= What you need to do =
Reproduce the data below word for word, keeping each line in its original order.

= Data section =
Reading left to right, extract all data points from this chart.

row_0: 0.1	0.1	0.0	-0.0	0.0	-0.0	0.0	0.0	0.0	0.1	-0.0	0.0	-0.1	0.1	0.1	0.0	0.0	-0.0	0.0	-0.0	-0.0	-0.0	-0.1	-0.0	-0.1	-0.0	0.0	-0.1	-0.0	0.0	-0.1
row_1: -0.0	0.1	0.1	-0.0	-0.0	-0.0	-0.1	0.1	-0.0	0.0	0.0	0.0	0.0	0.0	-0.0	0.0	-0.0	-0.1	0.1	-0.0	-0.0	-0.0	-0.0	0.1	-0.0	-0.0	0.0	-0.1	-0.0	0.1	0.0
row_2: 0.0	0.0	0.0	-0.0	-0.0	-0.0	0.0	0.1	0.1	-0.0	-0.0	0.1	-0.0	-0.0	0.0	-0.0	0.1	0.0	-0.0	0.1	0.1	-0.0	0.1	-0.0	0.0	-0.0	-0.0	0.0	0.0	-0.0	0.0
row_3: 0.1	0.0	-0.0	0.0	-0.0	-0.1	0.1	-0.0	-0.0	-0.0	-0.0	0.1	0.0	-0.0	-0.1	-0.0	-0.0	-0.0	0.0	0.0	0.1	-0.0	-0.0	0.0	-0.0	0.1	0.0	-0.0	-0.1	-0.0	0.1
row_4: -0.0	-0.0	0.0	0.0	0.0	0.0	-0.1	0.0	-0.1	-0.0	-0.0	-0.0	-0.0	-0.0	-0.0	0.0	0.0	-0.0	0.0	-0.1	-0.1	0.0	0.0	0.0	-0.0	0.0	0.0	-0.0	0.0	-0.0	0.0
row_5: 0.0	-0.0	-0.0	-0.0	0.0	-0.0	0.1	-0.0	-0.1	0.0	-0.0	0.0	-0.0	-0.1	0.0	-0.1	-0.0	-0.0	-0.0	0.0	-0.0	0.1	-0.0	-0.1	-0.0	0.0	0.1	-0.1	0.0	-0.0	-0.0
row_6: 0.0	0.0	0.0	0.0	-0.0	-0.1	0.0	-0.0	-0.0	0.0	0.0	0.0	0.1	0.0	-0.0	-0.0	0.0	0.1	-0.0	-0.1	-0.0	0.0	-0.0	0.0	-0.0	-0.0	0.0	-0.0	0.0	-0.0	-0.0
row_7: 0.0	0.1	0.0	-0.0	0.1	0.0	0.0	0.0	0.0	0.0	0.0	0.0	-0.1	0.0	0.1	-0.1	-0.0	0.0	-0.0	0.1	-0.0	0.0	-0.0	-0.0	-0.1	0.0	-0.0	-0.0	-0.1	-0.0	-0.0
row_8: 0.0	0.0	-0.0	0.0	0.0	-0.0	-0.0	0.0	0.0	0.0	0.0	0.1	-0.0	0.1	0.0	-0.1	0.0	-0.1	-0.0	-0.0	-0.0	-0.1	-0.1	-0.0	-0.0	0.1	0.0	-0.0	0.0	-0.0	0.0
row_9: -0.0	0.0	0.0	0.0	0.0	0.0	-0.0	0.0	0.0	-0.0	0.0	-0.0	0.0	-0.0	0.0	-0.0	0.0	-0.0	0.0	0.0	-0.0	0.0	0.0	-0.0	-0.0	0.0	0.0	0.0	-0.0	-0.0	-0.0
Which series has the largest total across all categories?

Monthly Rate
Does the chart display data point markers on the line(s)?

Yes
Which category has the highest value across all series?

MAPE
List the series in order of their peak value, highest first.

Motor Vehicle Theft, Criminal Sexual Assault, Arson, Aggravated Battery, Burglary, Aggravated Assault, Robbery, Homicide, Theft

= Answer to this problem =
Reading left to right, extract all data points from this chart.

row_0: 0.1	0.1	0.0	-0.0	0.0	-0.0	0.0	0.0	0.0	0.1	-0.0	0.0	-0.1	0.1	0.1	0.0	0.0	-0.0	0.0	-0.0	-0.0	-0.0	-0.1	-0.0	-0.1	-0.0	0.0	-0.1	-0.0	0.0	-0.1
row_1: -0.0	0.1	0.1	-0.0	-0.0	-0.0	-0.1	0.1	-0.0	0.0	0.0	0.0	0.0	0.0	-0.0	0.0	-0.0	-0.1	0.1	-0.0	-0.0	-0.0	-0.0	0.1	-0.0	-0.0	0.0	-0.1	-0.0	0.1	0.0
row_2: 0.0	0.0	0.0	-0.0	-0.0	-0.0	0.0	0.1	0.1	-0.0	-0.0	0.1	-0.0	-0.0	0.0	-0.0	0.1	0.0	-0.0	0.1	0.1	-0.0	0.1	-0.0	0.0	-0.0	-0.0	0.0	0.0	-0.0	0.0
row_3: 0.1	0.0	-0.0	0.0	-0.0	-0.1	0.1	-0.0	-0.0	-0.0	-0.0	0.1	0.0	-0.0	-0.1	-0.0	-0.0	-0.0	0.0	0.0	0.1	-0.0	-0.0	0.0	-0.0	0.1	0.0	-0.0	-0.1	-0.0	0.1
row_4: -0.0	-0.0	0.0	0.0	0.0	0.0	-0.1	0.0	-0.1	-0.0	-0.0	-0.0	-0.0	-0.0	-0.0	0.0	0.0	-0.0	0.0	-0.1	-0.1	0.0	0.0	0.0	-0.0	0.0	0.0	-0.0	0.0	-0.0	0.0
row_5: 0.0	-0.0	-0.0	-0.0	0.0	-0.0	0.1	-0.0	-0.1	0.0	-0.0	0.0	-0.0	-0.1	0.0	-0.1	-0.0	-0.0	-0.0	0.0	-0.0	0.1	-0.0	-0.1	-0.0	0.0	0.1	-0.1	0.0	-0.0	-0.0
row_6: 0.0	0.0	0.0	0.0	-0.0	-0.1	0.0	-0.0	-0.0	0.0	0.0	0.0	0.1	0.0	-0.0	-0.0	0.0	0.1	-0.0	-0.1	-0.0	0.0	-0.0	0.0	-0.0	-0.0	0.0	-0.0	0.0	-0.0	-0.0
row_7: 0.0	0.1	0.0	-0.0	0.1	0.0	0.0	0.0	0.0	0.0	0.0	0.0	-0.1	0.0	0.1	-0.1	-0.0	0.0	-0.0	0.1	-0.0	0.0	-0.0	-0.0	-0.1	0.0	-0.0	-0.0	-0.1	-0.0	-0.0
row_8: 0.0	0.0	-0.0	0.0	0.0	-0.0	-0.0	0.0	0.0	0.0	0.0	0.1	-0.0	0.1	0.0	-0.1	0.0	-0.1	-0.0	-0.0	-0.0	-0.1	-0.1	-0.0	-0.0	0.1	0.0	-0.0	0.0	-0.0	0.0
row_9: -0.0	0.0	0.0	0.0	0.0	0.0	-0.0	0.0	0.0	-0.0	0.0	-0.0	0.0	-0.0	0.0	-0.0	0.0	-0.0	0.0	0.0	-0.0	0.0	0.0	-0.0	-0.0	0.0	0.0	0.0	-0.0	-0.0	-0.0
Which series has the largest total across all categories?

Monthly Rate
Does the chart display data point markers on the line(s)?

Yes
Which category has the highest value across all series?

MAPE
List the series in order of their peak value, highest first.

Motor Vehicle Theft, Criminal Sexual Assault, Arson, Aggravated Battery, Burglary, Aggravated Assault, Robbery, Homicide, Theft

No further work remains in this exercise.